* EXERCISE PASSAGE
Transcellular transport of verinurad by efflux transporters P-gp and BCRP. Efflux ratios of verinurad in the presence and absence of inhibitors in MDCKII-MDR1 cells (A and B), Caco-2 cells (C), and MDCKII-BCRP cells (D). Data are means of triplicate samples. Papp, A > B, apparent permeability in apical to basolateral direction; Papp B > A, apparent permeability in basolateral to apical direction.
Transport of Verinurad, M1, and M8 by Ubiquitously Expressed Efflux Transporters P-gp, BCRP, MRP2, and MRP4
In vitro, verinurad was a substrate of P-gp, with an ER > 2 at 1 and 10 µM in MDCKII-MDR1 cells. The efflux was inhibited by the reference inhibitor ketoconazole, whereas verapamil did not reduce the ER of 10 µM verinurad to <2, indicating a potential involvement of other efflux transporters alongside P-gp (Fig. 2A). In additional studies in MDCKII-MDR1 cells, verinurad had ERs of 1.80–2.53 at concentrations of 1–30 μM (Fig. 2B). The addition of the reference inhibitor elacridar decreased the ER of verinurad to <1 at 1 μM and 3 μM, and <1.5 at 10 μM and 30 μM (Fig. 2B), indicating that verinurad is a substrate of P-gp in vitro.
Verinurad was also identified as a substrate of BCRP, with an ER > 2 at concentrations of 0.3, 1, and 5 μM in Caco-2 cells; however, the ER remained >2 at 5 μM verinurad after the addition of the reference inhibitor chrysin (Fig. 2C). In a follow-up experiment in MDCKII-BCRP cells, the ER of verinurad was >2 at concentrations of 0.5 and 2 μM (Fig. 2D). The ER was reduced to <2 at both concentrations after the addition of reference inhibitors KO143 and elacridar (Fig. 2D), suggesting that verinurad is a substrate for human BCRP in vitro.
The evaluation of verinurad and metabolites M1 and M8 as substrates of MRP2 and MRP4 was conducted in Sf9 insect vesicles expressing human MRP2 or MRP4. ATP did not significantly increase uptake of verinurad compared with AMP controls (P > 0.05) in neither MRP2 (Fig. 3A) nor MRP4 vesicles (Fig. 3B), indicating that verinurad is not a substrate of MRP2 or MRP4 in vitro. In contrast, both M1 and M8 demonstrated significantly higher uptake in MRP2 vesicles in the presence of ATP compared with AMP (M1: P = 0.0001; M8: P < 0.0001) (Fig. 3, C and D). The reference inhibitor benzbromarone clearly inhibited MRP2-mediated uptake of 1 μM of M1 by 99.7% and 1 μM of M8 by 99.2% (Fig. 3, C and D), confirming that they are substrates of MRP2 in vitro. Similarly, both M1 and M8 demonstrated concentration-dependent uptake in MRP4 vesicles in the presence of ATP compared with AMP (M1: P ≤ 0.0002; M8: P = 0.0124) (Fig. 3, E and F). The MRP4-mediated uptake of 1 μM of M1 and 1 μM of M8 was inhibited by benzbromarone by 91.5% and 100.0%, respectively (Fig. 3, E and F), confirming that they are substrates of MRP4 in vitro.

* TASKS TO CARRY OUT
a) In the passage on verinurad transport, substitute "quadruplicate" for "triplicate" and write out the text from "Transcellular transport of" up to and including "to apical direction.".
b) In the passage on verinurad transport, by what percentage did benzbromarone inhibit MRP2-mediated uptake of 1 μM of M1?
The lines after this point come from a different source.

* ENTRIES PROVIDED
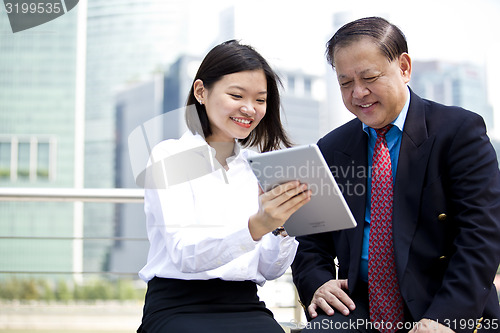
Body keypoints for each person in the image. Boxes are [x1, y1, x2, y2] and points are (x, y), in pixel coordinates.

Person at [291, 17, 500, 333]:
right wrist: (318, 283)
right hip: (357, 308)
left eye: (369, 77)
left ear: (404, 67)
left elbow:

* * *

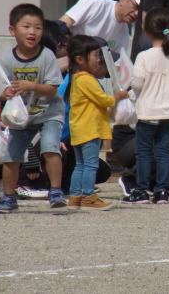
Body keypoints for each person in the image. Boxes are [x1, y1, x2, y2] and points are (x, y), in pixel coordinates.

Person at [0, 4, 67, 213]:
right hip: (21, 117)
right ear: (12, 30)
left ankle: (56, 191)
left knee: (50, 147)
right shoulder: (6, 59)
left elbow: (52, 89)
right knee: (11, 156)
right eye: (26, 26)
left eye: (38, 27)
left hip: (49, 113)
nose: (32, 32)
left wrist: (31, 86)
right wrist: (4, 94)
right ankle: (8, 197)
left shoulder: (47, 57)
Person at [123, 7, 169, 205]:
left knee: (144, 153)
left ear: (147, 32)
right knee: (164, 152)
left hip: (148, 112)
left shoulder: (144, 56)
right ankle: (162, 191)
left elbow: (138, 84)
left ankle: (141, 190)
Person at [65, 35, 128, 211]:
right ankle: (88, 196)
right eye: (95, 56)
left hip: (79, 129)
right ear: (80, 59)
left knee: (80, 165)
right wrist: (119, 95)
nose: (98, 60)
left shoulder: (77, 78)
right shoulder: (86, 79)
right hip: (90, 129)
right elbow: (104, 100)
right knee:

* TASK SOLUTIONS
a)
Transcellular transport of verinurad by efflux transporters P-gp and BCRP. Efflux ratios of verinurad in the presence and absence of inhibitors in MDCKII-MDR1 cells (A and B), Caco-2 cells (C), and MDCKII-BCRP cells (D). Data are means of quadruplicate samples. Papp, A > B, apparent permeability in apical to basolateral direction; Papp B > A, apparent permeability in basolateral to apical direction.

b) 99.7%